Les dépenses indirectes méritent la même vigilance. Une nuit imprévue, un transfert et une journée improductive peuvent dépasser le prix du vol initial. L’assurance de la carte bancaire ou le contrat de voyage doit être examiné avant d’engager une dépense exceptionnelle.

Annulation, réacheminement et indemnité : les droits applicables

Le cadre européen ne garantit pas qu’un avion décollera, mais il encadre précisément la réponse du transporteur lorsqu’un vol est supprimé. En cas d’annulation, le passager doit pouvoir choisir entre le remboursement du billet et un réacheminement vers la destination finale dans des conditions comparables.

Les droits présentés par Service-Public prévoient également une assistance adaptée à l’attente : rafraîchissements, restauration, communications et, lorsque le départ est reporté au lendemain, hébergement avec transferts. Cette prise en charge ne se confond pas avec l’indemnité forfaitaire.

Trois montants structurent cette indemnisation européenne : 250 euros, 400 euros ou 600 euros, selon la distance du trajet. Le délai d’information, l’horaire du réacheminement et les circonstances exactes de l’annulation peuvent toutefois réduire ou supprimer le versement.
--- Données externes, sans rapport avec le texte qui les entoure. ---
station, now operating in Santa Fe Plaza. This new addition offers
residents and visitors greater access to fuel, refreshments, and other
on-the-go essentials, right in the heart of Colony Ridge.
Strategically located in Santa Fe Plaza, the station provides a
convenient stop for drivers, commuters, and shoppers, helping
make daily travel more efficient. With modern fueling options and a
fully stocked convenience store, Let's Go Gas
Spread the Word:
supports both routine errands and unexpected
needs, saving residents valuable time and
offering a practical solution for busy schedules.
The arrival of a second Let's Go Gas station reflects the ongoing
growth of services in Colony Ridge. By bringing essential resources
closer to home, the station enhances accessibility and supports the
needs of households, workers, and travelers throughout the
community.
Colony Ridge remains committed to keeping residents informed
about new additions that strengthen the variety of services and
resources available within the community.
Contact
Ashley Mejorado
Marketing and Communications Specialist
Les règles européennes relatives aux passagers aériens détaillent ces conditions.

La grève easyJet ne permet pas automatiquement à la compagnie d’invoquer une circonstance extraordinaire. Dans son arrêt du 23 mars 2021 concernant une grève interne, la Cour de justice de l’Union européenne a jugé qu’un mouvement répondant à des revendications liées aux relations de travail peut relever de l’exercice normal de l’activité du transporteur.
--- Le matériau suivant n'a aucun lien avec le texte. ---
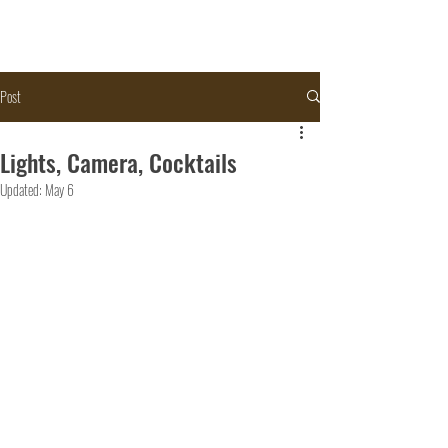
Post
Lights, Camera, Cocktails
Updated:
May 6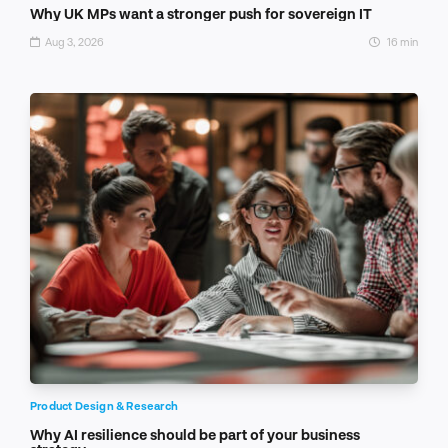
Why UK MPs want a stronger push for sovereign IT
Aug 3, 2026
16 min
Product Design & Research
Why AI resilience should be part of your business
« Une grève organisée par un syndicat du personnel d’un transporteur aérien et destinée notamment à obtenir des augmentations de salaire ne relève pas de la notion de “circonstance extraordinaire”. » — Cour de justice de l’Union européenne (arrêt C-28/20), 2021.
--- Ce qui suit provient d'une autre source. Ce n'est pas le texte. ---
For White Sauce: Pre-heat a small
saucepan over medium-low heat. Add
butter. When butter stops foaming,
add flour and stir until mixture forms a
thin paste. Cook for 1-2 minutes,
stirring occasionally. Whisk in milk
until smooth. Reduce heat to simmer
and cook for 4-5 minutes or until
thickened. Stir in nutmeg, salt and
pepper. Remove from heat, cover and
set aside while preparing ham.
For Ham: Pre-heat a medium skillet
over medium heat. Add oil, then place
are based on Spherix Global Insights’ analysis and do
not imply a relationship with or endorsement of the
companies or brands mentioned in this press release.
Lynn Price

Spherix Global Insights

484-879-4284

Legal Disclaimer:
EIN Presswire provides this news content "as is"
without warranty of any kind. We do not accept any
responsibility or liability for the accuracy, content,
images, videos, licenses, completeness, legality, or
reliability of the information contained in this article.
« Les risques découlant des conséquences sociales qui accompagnent les mesures de restructuration et de réorganisation des entreprises doivent être considérés comme inhérents à l’exercice normal de l’activité. » — Cour de justice de l’Union européenne (communiqué sur l’arrêt C-195/17), 2018.

Ces décisions ne signifient pas que chaque dossier donnera droit à 250, 400 ou 600 euros. La compagnie peut contester l’indemnisation selon l’origine du conflit, les mesures prises pour éviter l’annulation ou le délai dans lequel le passager a été prévenu. Les justificatifs, captures du statut du vol et notifications reçues deviennent alors déterminants.

Une réclamation doit d’abord être adressée à easyJet. Si la réponse est absente ou contestée, le voyageur peut saisir le médiateur compétent ou l’autorité nationale. Les outils automatisés peuvent faciliter la constitution du dossier, mais leur usage implique de contrôler la transmission des données personnelles.

💡À retenir
  • Les 3 actions à mener : surveiller le vol, attendre une décision officielle et archiver chaque justificatif.
  • Remboursement : ne l’accepter qu’après avoir comparé le coût d’un réacheminement.
  • Assistance : demander repas et hébergement lorsque l’attente le justifie.
  • Réclamation : distinguer remboursement, prise en charge et indemnité forfaitaire.
  • Notre recommandation Entreprisma : n’annulez pas préventivement un billet confirmé sans solution de remplacement remboursable.

Le 2 septembre marque la fin juridique du préavis, non la certitude d’une perturbation jusque-là. Pour chaque voyageur, le signal décisif restera une notification portant son numéro de vol, et non la seule existence du mouvement social.